Stored dataset items:
________________________________________
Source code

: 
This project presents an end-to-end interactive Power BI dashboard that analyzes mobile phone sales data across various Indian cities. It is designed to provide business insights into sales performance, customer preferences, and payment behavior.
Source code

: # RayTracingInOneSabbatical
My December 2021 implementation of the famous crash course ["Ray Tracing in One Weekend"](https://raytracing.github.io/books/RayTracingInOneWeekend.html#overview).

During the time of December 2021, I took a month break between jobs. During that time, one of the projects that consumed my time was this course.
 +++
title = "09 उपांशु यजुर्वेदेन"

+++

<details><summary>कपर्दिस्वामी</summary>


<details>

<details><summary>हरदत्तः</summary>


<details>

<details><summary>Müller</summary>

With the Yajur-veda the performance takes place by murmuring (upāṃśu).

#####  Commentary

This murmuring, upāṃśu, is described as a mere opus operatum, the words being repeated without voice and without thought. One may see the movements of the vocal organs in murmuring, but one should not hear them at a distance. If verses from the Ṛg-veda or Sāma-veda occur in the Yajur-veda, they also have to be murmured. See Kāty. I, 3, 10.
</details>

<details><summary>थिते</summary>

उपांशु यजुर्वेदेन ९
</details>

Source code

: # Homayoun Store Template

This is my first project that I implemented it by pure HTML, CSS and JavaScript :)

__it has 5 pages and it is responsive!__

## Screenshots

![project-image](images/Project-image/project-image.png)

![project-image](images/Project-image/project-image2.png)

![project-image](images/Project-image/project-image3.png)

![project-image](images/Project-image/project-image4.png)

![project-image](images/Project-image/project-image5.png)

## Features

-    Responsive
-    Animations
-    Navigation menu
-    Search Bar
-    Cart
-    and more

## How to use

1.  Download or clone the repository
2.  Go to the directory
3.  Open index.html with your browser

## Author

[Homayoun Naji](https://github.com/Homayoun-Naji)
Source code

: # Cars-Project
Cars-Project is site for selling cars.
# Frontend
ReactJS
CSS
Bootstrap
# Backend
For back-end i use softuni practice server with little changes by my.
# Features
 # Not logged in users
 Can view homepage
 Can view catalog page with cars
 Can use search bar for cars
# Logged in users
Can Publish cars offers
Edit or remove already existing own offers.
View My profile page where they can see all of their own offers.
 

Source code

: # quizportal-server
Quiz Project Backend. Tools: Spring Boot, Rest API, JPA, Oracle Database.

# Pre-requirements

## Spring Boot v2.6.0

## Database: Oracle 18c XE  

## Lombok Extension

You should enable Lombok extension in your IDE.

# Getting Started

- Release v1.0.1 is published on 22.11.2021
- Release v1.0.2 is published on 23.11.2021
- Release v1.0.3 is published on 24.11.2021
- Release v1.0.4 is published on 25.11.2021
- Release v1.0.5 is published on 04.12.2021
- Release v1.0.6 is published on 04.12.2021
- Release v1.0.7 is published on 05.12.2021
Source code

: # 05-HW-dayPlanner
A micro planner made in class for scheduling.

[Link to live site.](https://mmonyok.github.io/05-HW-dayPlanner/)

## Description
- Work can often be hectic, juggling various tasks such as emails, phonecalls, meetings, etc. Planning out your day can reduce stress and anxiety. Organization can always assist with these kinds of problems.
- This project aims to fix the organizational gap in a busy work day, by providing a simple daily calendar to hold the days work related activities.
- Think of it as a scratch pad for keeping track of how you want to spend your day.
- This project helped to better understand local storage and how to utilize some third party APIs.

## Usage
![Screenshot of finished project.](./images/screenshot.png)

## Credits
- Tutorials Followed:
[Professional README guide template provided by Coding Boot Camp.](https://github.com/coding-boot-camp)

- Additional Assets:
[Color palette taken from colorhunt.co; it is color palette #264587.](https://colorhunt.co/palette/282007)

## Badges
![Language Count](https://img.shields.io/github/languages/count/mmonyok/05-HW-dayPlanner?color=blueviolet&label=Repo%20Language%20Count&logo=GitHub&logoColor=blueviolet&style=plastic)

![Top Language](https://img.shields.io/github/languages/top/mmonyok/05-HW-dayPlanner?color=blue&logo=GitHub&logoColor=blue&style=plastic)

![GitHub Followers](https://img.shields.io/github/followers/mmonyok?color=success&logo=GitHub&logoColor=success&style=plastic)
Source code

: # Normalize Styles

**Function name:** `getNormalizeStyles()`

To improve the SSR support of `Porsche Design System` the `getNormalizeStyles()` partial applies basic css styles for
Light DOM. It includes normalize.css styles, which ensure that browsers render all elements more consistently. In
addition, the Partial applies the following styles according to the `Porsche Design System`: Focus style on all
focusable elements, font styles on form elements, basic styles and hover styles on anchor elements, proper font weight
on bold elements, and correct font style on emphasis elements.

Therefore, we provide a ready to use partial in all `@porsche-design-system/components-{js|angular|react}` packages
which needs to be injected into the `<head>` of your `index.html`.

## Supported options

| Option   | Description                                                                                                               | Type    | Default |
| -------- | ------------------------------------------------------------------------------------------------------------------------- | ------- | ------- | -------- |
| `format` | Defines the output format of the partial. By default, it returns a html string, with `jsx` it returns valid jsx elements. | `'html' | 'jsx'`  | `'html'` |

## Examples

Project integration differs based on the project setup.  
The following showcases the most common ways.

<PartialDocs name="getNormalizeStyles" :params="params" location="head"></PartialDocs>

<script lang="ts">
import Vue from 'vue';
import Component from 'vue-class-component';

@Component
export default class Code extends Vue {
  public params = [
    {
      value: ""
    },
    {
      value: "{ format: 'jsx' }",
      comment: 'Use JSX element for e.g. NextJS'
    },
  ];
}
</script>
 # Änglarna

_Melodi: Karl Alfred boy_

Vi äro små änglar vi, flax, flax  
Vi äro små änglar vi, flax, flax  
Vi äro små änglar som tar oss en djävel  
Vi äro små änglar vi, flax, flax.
________________________________________
What you will do: An exact restatement of the data above is required.

Task solution:
Source code

: 
This project presents an end-to-end interactive Power BI dashboard that analyzes mobile phone sales data across various Indian cities. It is designed to provide business insights into sales performance, customer preferences, and payment behavior.
Source code

: # RayTracingInOneSabbatical
My December 2021 implementation of the famous crash course ["Ray Tracing in One Weekend"](https://raytracing.github.io/books/RayTracingInOneWeekend.html#overview).

During the time of December 2021, I took a month break between jobs. During that time, one of the projects that consumed my time was this course.
 +++
title = "09 उपांशु यजुर्वेदेन"

+++

<details><summary>कपर्दिस्वामी</summary>


<details>

<details><summary>हरदत्तः</summary>


<details>

<details><summary>Müller</summary>

With the Yajur-veda the performance takes place by murmuring (upāṃśu).

#####  Commentary

This murmuring, upāṃśu, is described as a mere opus operatum, the words being repeated without voice and without thought. One may see the movements of the vocal organs in murmuring, but one should not hear them at a distance. If verses from the Ṛg-veda or Sāma-veda occur in the Yajur-veda, they also have to be murmured. See Kāty. I, 3, 10.
</details>

<details><summary>थिते</summary>

उपांशु यजुर्वेदेन ९
</details>

Source code

: # Homayoun Store Template

This is my first project that I implemented it by pure HTML, CSS and JavaScript :)

__it has 5 pages and it is responsive!__

## Screenshots

![project-image](images/Project-image/project-image.png)

![project-image](images/Project-image/project-image2.png)

![project-image](images/Project-image/project-image3.png)

![project-image](images/Project-image/project-image4.png)

![project-image](images/Project-image/project-image5.png)

## Features

-    Responsive
-    Animations
-    Navigation menu
-    Search Bar
-    Cart
-    and more

## How to use

1.  Download or clone the repository
2.  Go to the directory
3.  Open index.html with your browser

## Author

[Homayoun Naji](https://github.com/Homayoun-Naji)
Source code

: # Cars-Project
Cars-Project is site for selling cars.
# Frontend
ReactJS
CSS
Bootstrap
# Backend
For back-end i use softuni practice server with little changes by my.
# Features
 # Not logged in users
 Can view homepage
 Can view catalog page with cars
 Can use search bar for cars
# Logged in users
Can Publish cars offers
Edit or remove already existing own offers.
View My profile page where they can see all of their own offers.
 

Source code

: # quizportal-server
Quiz Project Backend. Tools: Spring Boot, Rest API, JPA, Oracle Database.

# Pre-requirements

## Spring Boot v2.6.0

## Database: Oracle 18c XE  

## Lombok Extension

You should enable Lombok extension in your IDE.

# Getting Started

- Release v1.0.1 is published on 22.11.2021
- Release v1.0.2 is published on 23.11.2021
- Release v1.0.3 is published on 24.11.2021
- Release v1.0.4 is published on 25.11.2021
- Release v1.0.5 is published on 04.12.2021
- Release v1.0.6 is published on 04.12.2021
- Release v1.0.7 is published on 05.12.2021
Source code

: # 05-HW-dayPlanner
A micro planner made in class for scheduling.

[Link to live site.](https://mmonyok.github.io/05-HW-dayPlanner/)

## Description
- Work can often be hectic, juggling various tasks such as emails, phonecalls, meetings, etc. Planning out your day can reduce stress and anxiety. Organization can always assist with these kinds of problems.
- This project aims to fix the organizational gap in a busy work day, by providing a simple daily calendar to hold the days work related activities.
- Think of it as a scratch pad for keeping track of how you want to spend your day.
- This project helped to better understand local storage and how to utilize some third party APIs.

## Usage
![Screenshot of finished project.](./images/screenshot.png)

## Credits
- Tutorials Followed:
[Professional README guide template provided by Coding Boot Camp.](https://github.com/coding-boot-camp)

- Additional Assets:
[Color palette taken from colorhunt.co; it is color palette #264587.](https://colorhunt.co/palette/282007)

## Badges
![Language Count](https://img.shields.io/github/languages/count/mmonyok/05-HW-dayPlanner?color=blueviolet&label=Repo%20Language%20Count&logo=GitHub&logoColor=blueviolet&style=plastic)

![Top Language](https://img.shields.io/github/languages/top/mmonyok/05-HW-dayPlanner?color=blue&logo=GitHub&logoColor=blue&style=plastic)

![GitHub Followers](https://img.shields.io/github/followers/mmonyok?color=success&logo=GitHub&logoColor=success&style=plastic)
Source code

: # Normalize Styles

**Function name:** `getNormalizeStyles()`

To improve the SSR support of `Porsche Design System` the `getNormalizeStyles()` partial applies basic css styles for
Light DOM. It includes normalize.css styles, which ensure that browsers render all elements more consistently. In
addition, the Partial applies the following styles according to the `Porsche Design System`: Focus style on all
focusable elements, font styles on form elements, basic styles and hover styles on anchor elements, proper font weight
on bold elements, and correct font style on emphasis elements.

Therefore, we provide a ready to use partial in all `@porsche-design-system/components-{js|angular|react}` packages
which needs to be injected into the `<head>` of your `index.html`.

## Supported options

| Option   | Description                                                                                                               | Type    | Default |
| -------- | ------------------------------------------------------------------------------------------------------------------------- | ------- | ------- | -------- |
| `format` | Defines the output format of the partial. By default, it returns a html string, with `jsx` it returns valid jsx elements. | `'html' | 'jsx'`  | `'html'` |

## Examples

Project integration differs based on the project setup.  
The following showcases the most common ways.

<PartialDocs name="getNormalizeStyles" :params="params" location="head"></PartialDocs>

<script lang="ts">
import Vue from 'vue';
import Component from 'vue-class-component';

@Component
export default class Code extends Vue {
  public params = [
    {
      value: ""
    },
    {
      value: "{ format: 'jsx' }",
      comment: 'Use JSX element for e.g. NextJS'
    },
  ];
}
</script>
 # Änglarna

_Melodi: Karl Alfred boy_

Vi äro små änglar vi, flax, flax  
Vi äro små änglar vi, flax, flax  
Vi äro små änglar som tar oss en djävel  
Vi äro små änglar vi, flax, flax.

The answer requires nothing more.